Experimental Procedures
Fly Stocks and Genetics
The following stocks were used: Oregon R as wild type, rho-LacZ 2.2 (Ip et al., 1992), Nrg-GFP (G305; (Morin et al., 2001)), E-cadherin:GFP (DE-Cad:: GFP; (Huang et al., 2009)), and Sqh-GFP (RLC-GFP; (Royou et al., 2002)). The rho>Baz:GFP flies carried one copy each of rho-GAL4 BigParent (unpublished; a generous gift from Celeste Berg) and UAS-Baz:GFP (Benton and St Johnston, 2003).
Immunohistochemistry
Immunostainings were carried out as described in (Ward and Berg, 2005b), except that PSBTwn with 1% Bovine Serum Albumin (Sigma-Aldrich) was used for blocking and antibody steps. Before imaging, samples were passed through a dilution series of glycerol/PBS, and imaged in 50% glycerol/ 50% PBS in glass bottom dishes (MatTek). Primary antibodies included anti-DE-cadherin (rat, DSHB, 1:50), anti-GFP (GFP-Booster Atto488, Chromotek, 1:200 for Figure 4. Alexa Fluor 488-conjugated rabbit anti-GFP, Invitrogen, 1:500 for Figure 2A-D), anti-Bazooka (rabbit, 1:500, (Blankenship et al., 2006)). Secondary antibodies (Alexa Fluor conjugated, Invitrogen) were used at 1:200.
Live imaging
Individual egg chamber were cultured similarly to published methods (Dorman et al., 2004; Prasad et al., 2007) in a glass bottom dish (MatTek) with Schneider's Medium containing 10% Fetal Bovine Serum and 0.6× Penicillin/Streptomycin. Additionally, CellMask Deep Red (Invitrogen, 1:1000) was added to monitor health of the sample. A stack of 50 microns, taken at 1 micron intervals, was imaged every 2.25 minutes.
Microscopy and image processing
Confocal imaging was done on either a Leica SP5 or a Nikon A1. A 63× (NA 1.4) or 60× (NA 1.4) oil immersion objective was used for imaging of fixed samples, and a 63× (NA 1.3) glycerin immersion objective was used for live imaging. Figures 1D-H, 2A-D" and 4B-B' are maximal projections of z-series produced using ImageJ (Schneider et al., 2012). Figures 1I-K, 3A-I, 4A-A', and 4C-G" and Movie S2 are 3D reconstructions produced using Volocity 3D Image Analysis Software (PerkinElmer). In Figure 3, the images are rotated and in some cases (3D-I) cropped to remove roof cells which would block the view of floor cells. In Figure 4A-A', 4C-G', the images are rotated and cropped to remove signal from the basal surface, which would block the view of the apical surface. Figures 4E"-G" are cropped to remove overlying roof cells as well.
Mathematical modeling
The equilibrium vertex model is described in the Results section. The temporal model is formulated from the energy-based one by assuming the over-damped limit for dynamics, in which forces equivalent to the negative gradient of energy are completely balanced by viscous forces in the ambient fluid in which the vertices move. From this limit, we derive that the velocity of a vertex is proportional to force on the vertex.

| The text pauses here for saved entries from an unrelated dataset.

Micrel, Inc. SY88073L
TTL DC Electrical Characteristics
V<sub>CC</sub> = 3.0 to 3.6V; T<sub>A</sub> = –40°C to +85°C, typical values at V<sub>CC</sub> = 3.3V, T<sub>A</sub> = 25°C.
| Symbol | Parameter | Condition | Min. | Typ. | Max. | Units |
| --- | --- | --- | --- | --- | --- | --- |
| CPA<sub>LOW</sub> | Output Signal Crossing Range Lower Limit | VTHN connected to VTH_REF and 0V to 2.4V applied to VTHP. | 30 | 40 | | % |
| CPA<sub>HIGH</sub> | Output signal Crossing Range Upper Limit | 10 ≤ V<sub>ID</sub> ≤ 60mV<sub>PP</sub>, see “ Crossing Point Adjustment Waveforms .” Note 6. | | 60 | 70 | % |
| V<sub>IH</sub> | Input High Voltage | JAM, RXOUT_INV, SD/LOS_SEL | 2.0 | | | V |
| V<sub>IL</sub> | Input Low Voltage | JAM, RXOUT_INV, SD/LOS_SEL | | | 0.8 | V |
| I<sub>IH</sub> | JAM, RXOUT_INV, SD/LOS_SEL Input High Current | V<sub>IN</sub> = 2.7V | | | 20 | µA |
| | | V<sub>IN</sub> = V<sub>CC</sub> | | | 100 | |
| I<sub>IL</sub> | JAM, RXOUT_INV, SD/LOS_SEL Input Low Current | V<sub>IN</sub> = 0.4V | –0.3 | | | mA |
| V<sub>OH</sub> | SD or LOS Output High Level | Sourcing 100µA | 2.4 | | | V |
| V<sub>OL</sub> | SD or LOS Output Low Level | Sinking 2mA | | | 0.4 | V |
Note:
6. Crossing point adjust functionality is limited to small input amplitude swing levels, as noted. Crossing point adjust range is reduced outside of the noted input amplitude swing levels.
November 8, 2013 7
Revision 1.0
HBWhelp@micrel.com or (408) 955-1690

For 2D simulations, the initial configuration is a uniform hexagonal array of cells, with the initial area of each cell chosen to be the equilibrium area calculated for a single main body cell in an infinite array, with parameters taken from (Farhadifar et al., 2007) . All 2D simulations were done either by not including a z-component in the calculation or setting the z-component to 0 at all time steps. For out-of-plane 3D simulations, there are multiple equilibrium states for some ranges of parameters. For the 3D simulations described in Figure 5C-D, the initial configuration was the unique equilibrium for F=5, Tfr=Tfm=1. For 3D simulations with intercalation, the initial configuration corresponded to one of the equilibrium states from the analysis without T1 junctions for F=10, Tfr= 1.4, Tfm=2.8. Areas of polygonal cells in 3D were defined as follows: we computed the average position of the vertices, used this centroid to define a triangulation of the polygon, and summed the areas of the triangles. For simplicity, we used fixed boundary conditions at the edges of the simulation domains. Equations were propagated using a second-third order Bogacki-Shampine method implemented in C++.

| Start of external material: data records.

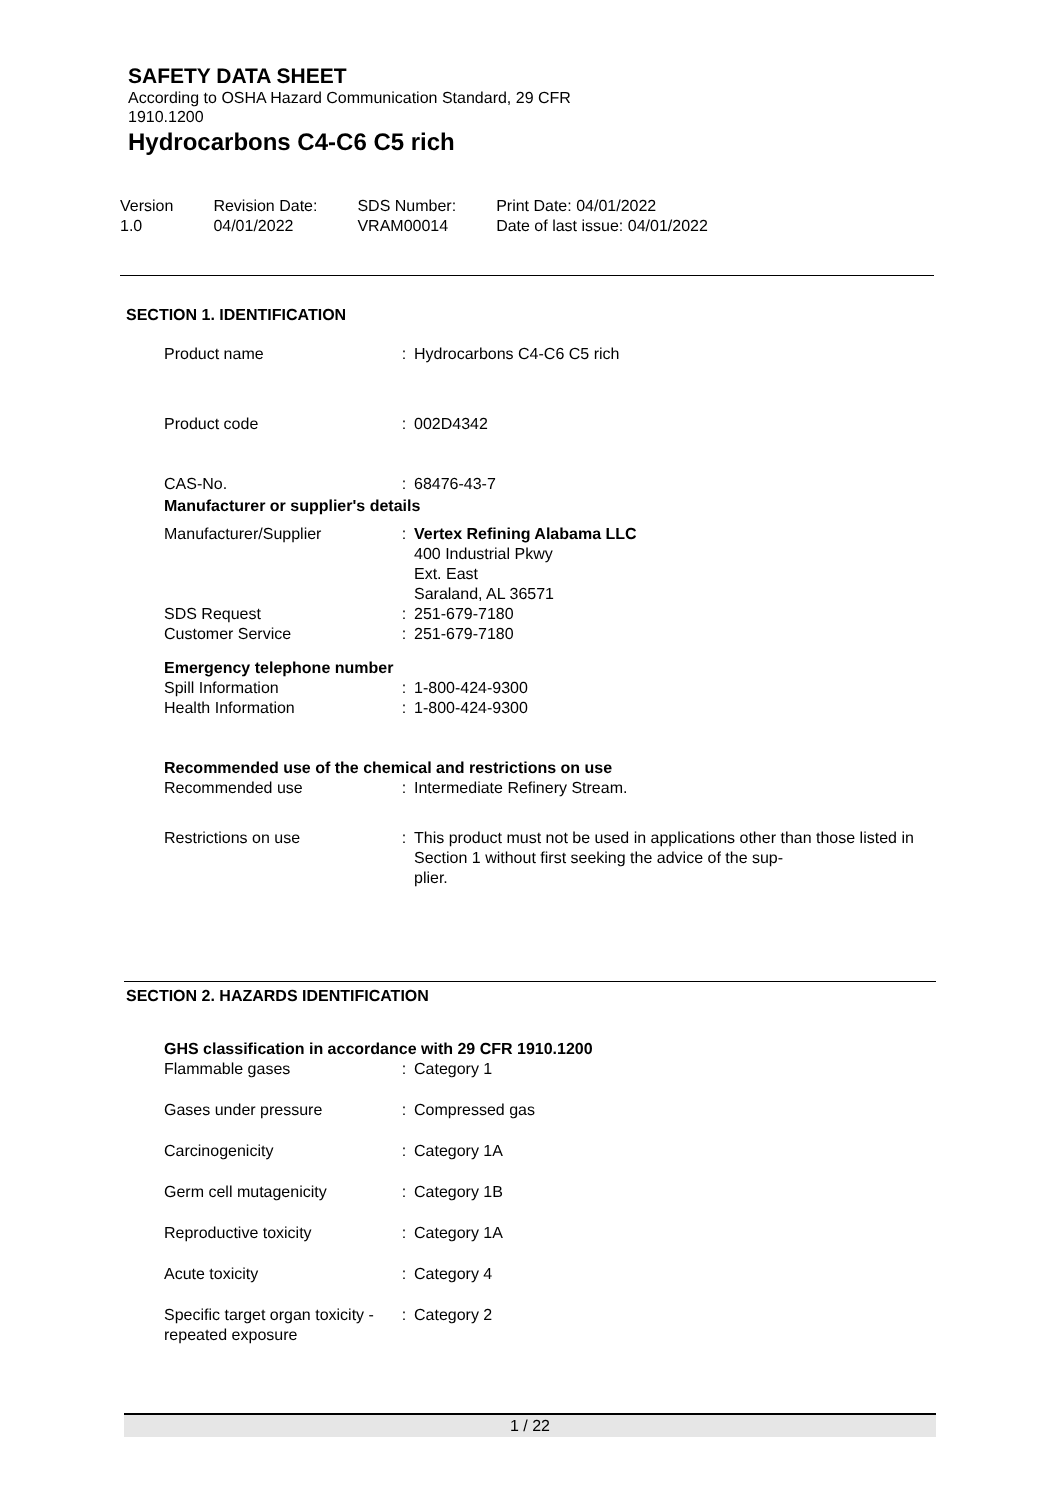SAFETY DATA SHEET
According to OSHA Hazard Communication Standard, 29 CFR
1910.1200
Hydrocarbons C4-C6 C5 rich
Version
1.0
Revision Date:
04/01/2022
SDS Number:
VRAM00014
Print Date: 04/01/2022
Date of last issue: 04/01/2022
SECTION 1. IDENTIFICATION
| Product name | : | Hydrocarbons C4-C6 C5 rich |
| Product code | : | 002D4342 |
| CAS-No. | : | 68476-43-7 |
| Manufacturer or supplier's details | | |
| Manufacturer/Supplier | : | Vertex Refining Alabama LLC 400 Industrial Pkwy Ext. East Saraland, AL 36571 |
| SDS Request | : | 251-679-7180 |
| Customer Service | : | 251-679-7180 |
| Emergency telephone number | | |
| Spill Information | : | 1-800-424-9300 |
| Health Information | : | 1-800-424-9300 |
| Recommended use of the chemical and restrictions on use | | |
| Recommended use | : | Intermediate Refinery Stream. |
| Restrictions on use | : | This product must not be used in applications other than those listed in Section 1 without first seeking the advice of the sup- plier. |
SECTION 2. HAZARDS IDENTIFICATION
| GHS classification in accordance with 29 CFR 1910.1200 | | |
| Flammable gases | : | Category 1 |
| Gases under pressure | : | Compressed gas |
| Carcinogenicity | : | Category 1A |
| Germ cell mutagenicity | : | Category 1B |
| Reproductive toxicity | : | Category 1A |
| Acute toxicity | : | Category 4 |
| Specific target organ toxicity - repeated exposure | : | Category 2 |
1 / 22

For the out-of-plane 3D model without cell rearrangements, two vertices participating in a T1 junction were fused into a single vertex with four edges connected to it. This can be generalized to form vertices connected to more than four edges. For the 3D model with neighbor exchanges, the threshold edge length for implementing a T1 transition is twice the tension of the edge multiplied by the mobility constant and by the size of the time step. For a T1 junction that forms repeatedly, we implemented a step in which the tension of the bond that results from the resolution of the junction is either multiplied or divided by a factor p after every additional successive instance in which the junction forms, where multiplication or division by p is chosen at random in each instance. The factor p depends on the number of successive times the junction has already formed. For the 3D model allowing T1 transitions, a small pressure term was added as follows: the normal unit vector for each cell, computed as the weighted average of the normal vectors of the triangles from the triangulation above, was multiplied by cell area and a proportionality constant corresponding to pressure. This value, corresponding to an additional force component, was distributed equally among all vertices of the cell. This pressure term was included to bias the simulation to avoid irregular concavities in the sheet.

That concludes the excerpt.